→ **TEXT SHOWN**:
You can write to Microsoft Excel columns from any DataStage® columns. The names and order of DataStage columns and Microsoft Excel columns do not have to match. If the Microsoft Excel sheet has a header in the first row, you can configure the Excel stage so that values in the first row are used to determine the column that records are written to. You can write up to 1,048,576 rows of a Microsoft Excel sheet. The source DataStage columns must be defined in the design time.
- To write data to an existing file:
-
- On the canvas, double-click the Excel stage.
- On the Input tab, select the input link from the Input name field.
- On the Stage tab, from the Write mode list, select Modify existing file
- Specify the target file details to write the data to.
- In the Output file section, select Create data asset to create an asset and add it to the Assets tab automatically.
- In the File name field, specify the name of the file to write data to.
- If you update more than 32 columns in the Microsoft Excel sheet, specify the number of the column in the Number of columns to load field.

→ **REQUIRED TASKS**:
[a] Revise the Excel stage instructions between "- To write data" and "write data to.", inclusive, replacing "Write mode" with "Write method".
[b] Pick up the instructions on writing DataStage data to Excel after their last sentence and carry them further.

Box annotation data

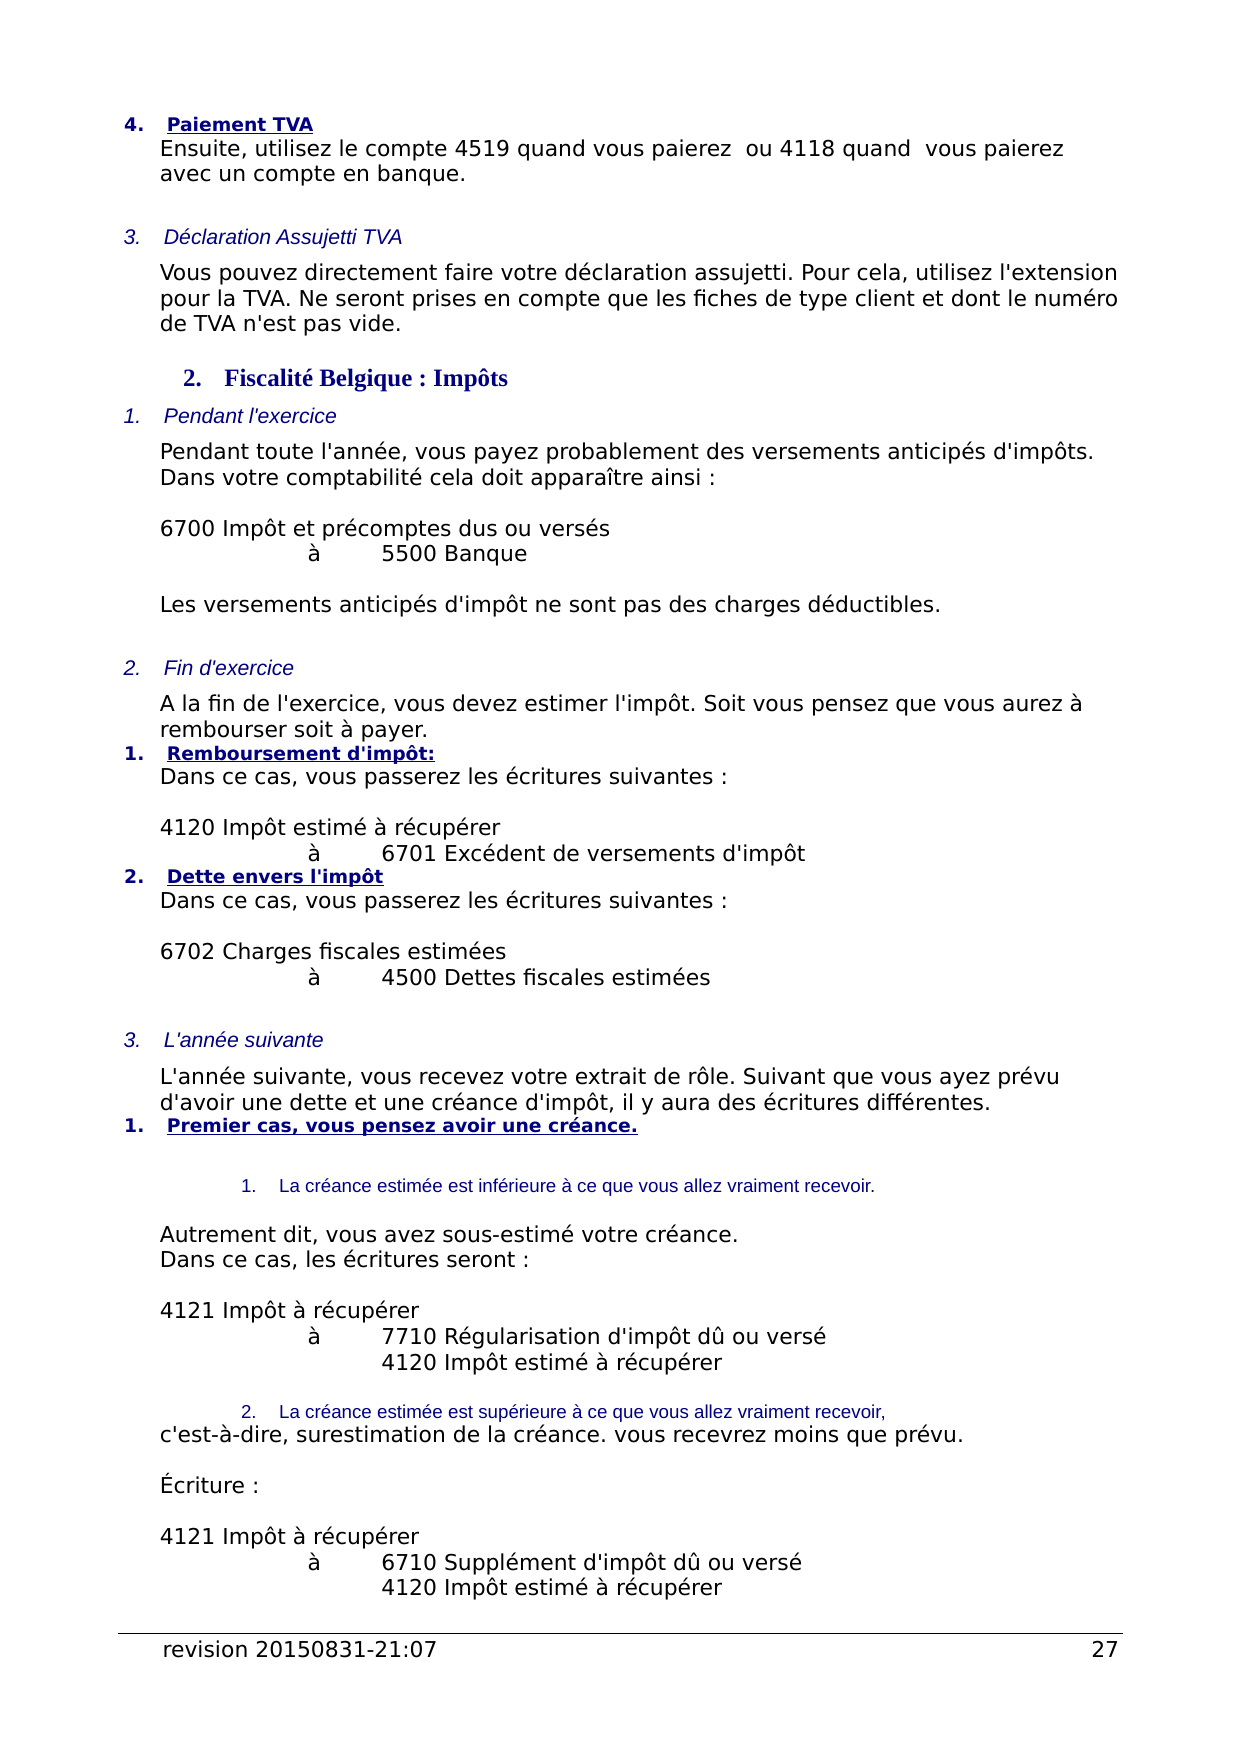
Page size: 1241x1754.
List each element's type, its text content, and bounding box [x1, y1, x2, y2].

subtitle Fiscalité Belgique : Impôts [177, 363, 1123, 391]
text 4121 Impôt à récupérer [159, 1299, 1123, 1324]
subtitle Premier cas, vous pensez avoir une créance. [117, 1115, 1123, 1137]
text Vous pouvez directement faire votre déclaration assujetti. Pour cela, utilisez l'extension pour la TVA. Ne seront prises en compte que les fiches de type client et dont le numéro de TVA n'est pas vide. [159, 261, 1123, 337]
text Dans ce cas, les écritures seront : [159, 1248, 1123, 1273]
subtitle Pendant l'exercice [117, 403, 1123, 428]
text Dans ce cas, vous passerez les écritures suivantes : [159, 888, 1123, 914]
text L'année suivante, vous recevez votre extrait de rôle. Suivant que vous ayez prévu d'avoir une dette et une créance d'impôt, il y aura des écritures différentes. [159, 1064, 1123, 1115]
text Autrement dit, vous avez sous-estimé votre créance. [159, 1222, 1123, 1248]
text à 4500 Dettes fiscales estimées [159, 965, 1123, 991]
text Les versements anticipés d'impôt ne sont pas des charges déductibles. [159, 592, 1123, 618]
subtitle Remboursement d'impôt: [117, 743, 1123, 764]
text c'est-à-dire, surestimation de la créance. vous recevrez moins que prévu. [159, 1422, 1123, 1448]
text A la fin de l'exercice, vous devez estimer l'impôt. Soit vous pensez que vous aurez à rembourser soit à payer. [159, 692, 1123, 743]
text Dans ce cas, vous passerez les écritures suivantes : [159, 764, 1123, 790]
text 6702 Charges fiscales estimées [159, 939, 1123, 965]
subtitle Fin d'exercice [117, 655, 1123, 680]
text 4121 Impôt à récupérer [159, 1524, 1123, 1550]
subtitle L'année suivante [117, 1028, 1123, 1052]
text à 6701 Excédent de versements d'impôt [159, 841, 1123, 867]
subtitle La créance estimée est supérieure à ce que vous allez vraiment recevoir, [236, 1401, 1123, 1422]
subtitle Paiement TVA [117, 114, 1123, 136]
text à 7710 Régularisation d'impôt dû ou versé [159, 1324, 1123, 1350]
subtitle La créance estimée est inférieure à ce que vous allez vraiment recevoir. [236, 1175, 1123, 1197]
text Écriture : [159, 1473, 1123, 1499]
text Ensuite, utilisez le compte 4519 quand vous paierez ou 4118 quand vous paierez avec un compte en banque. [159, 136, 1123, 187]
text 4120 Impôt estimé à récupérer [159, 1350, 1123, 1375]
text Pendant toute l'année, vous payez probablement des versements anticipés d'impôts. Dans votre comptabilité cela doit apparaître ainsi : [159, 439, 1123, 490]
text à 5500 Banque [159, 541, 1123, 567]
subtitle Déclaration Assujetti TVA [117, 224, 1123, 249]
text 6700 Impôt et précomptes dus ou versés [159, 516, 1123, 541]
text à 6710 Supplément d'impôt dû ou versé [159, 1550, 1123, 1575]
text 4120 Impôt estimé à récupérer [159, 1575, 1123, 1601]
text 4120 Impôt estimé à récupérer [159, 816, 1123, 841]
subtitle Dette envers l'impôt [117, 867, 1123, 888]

==

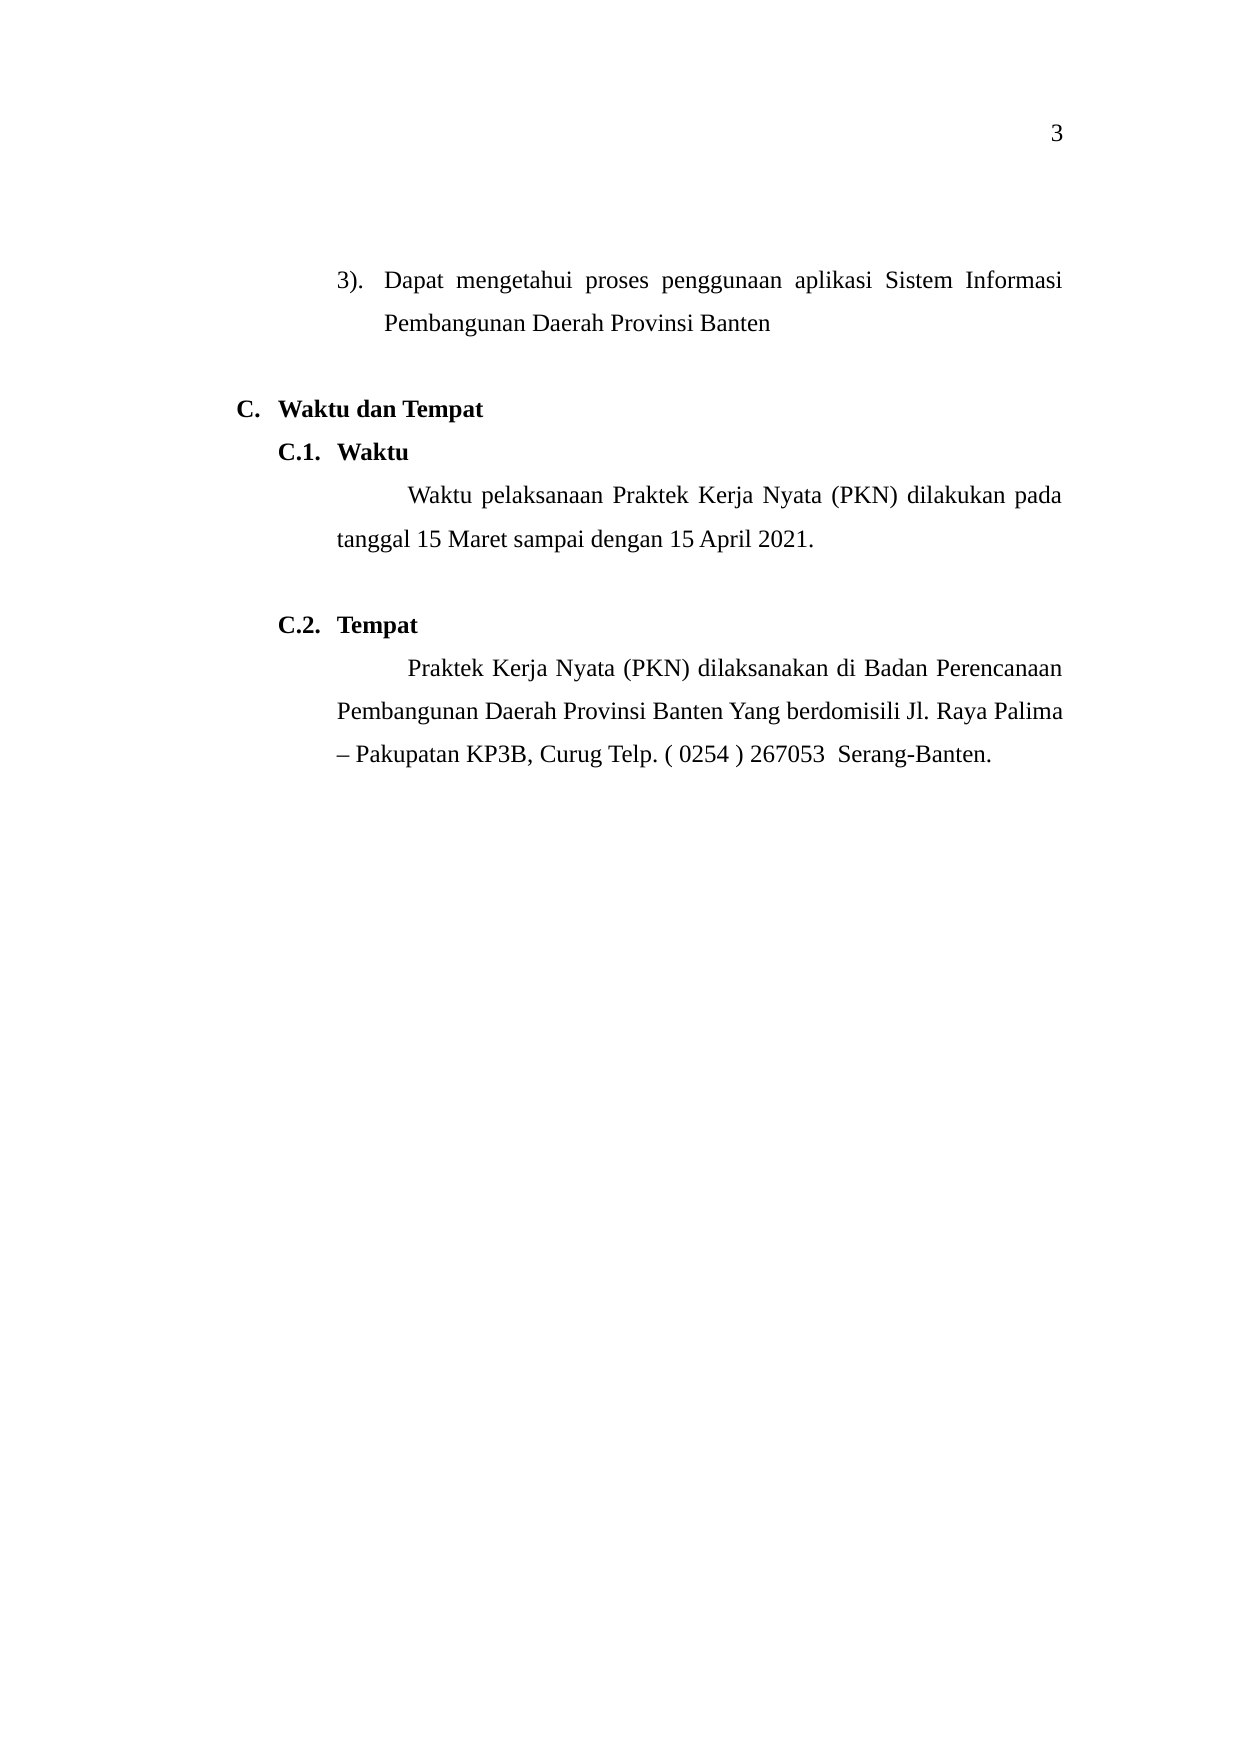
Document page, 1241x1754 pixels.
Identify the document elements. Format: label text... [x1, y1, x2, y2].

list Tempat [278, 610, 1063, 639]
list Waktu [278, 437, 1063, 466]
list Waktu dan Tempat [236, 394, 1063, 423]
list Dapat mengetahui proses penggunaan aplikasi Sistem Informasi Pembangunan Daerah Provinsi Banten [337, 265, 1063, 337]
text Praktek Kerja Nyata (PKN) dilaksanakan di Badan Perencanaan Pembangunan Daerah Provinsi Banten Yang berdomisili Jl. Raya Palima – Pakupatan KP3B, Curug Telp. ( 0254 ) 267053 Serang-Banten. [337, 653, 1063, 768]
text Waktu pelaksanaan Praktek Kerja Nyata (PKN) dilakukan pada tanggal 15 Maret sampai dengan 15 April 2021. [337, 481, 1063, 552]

→ **EXERCISE ANSWERS**:
[a]
- To write data to an existing file:
-
- On the canvas, double-click the Excel stage.
- On the Input tab, select the input link from the Input name field.
- On the Stage tab, from the Write method list, select Modify existing file
- Specify the target file details to write the data to.
- In the Output file section, select Create data asset to create an asset and add it to the Assets tab automatically.
- In the File name field, specify the name of the file to write data to.

[b]
- If you select First row is header in the Properties
section, enter a value in the Start writing from this row
field.
A value should be greater than or equal to 2 or greater than or equal to 1.
- Click Edit in the Map section, then click Import columns.
- Specify the Microsoft Excel details to import in the
Import page.
- From the Sheet list, select the Microsoft Excel sheet to update.
- From the list of columns, select the Microsoft Excel columns to update.
- Click Import.
- Map the imported Microsoft Excel columns to the DataStage columns that are defined in the input link. Select a column to write the data.
- Repeat the steps for the Properties section and mapping for all the input links.
- Click Save.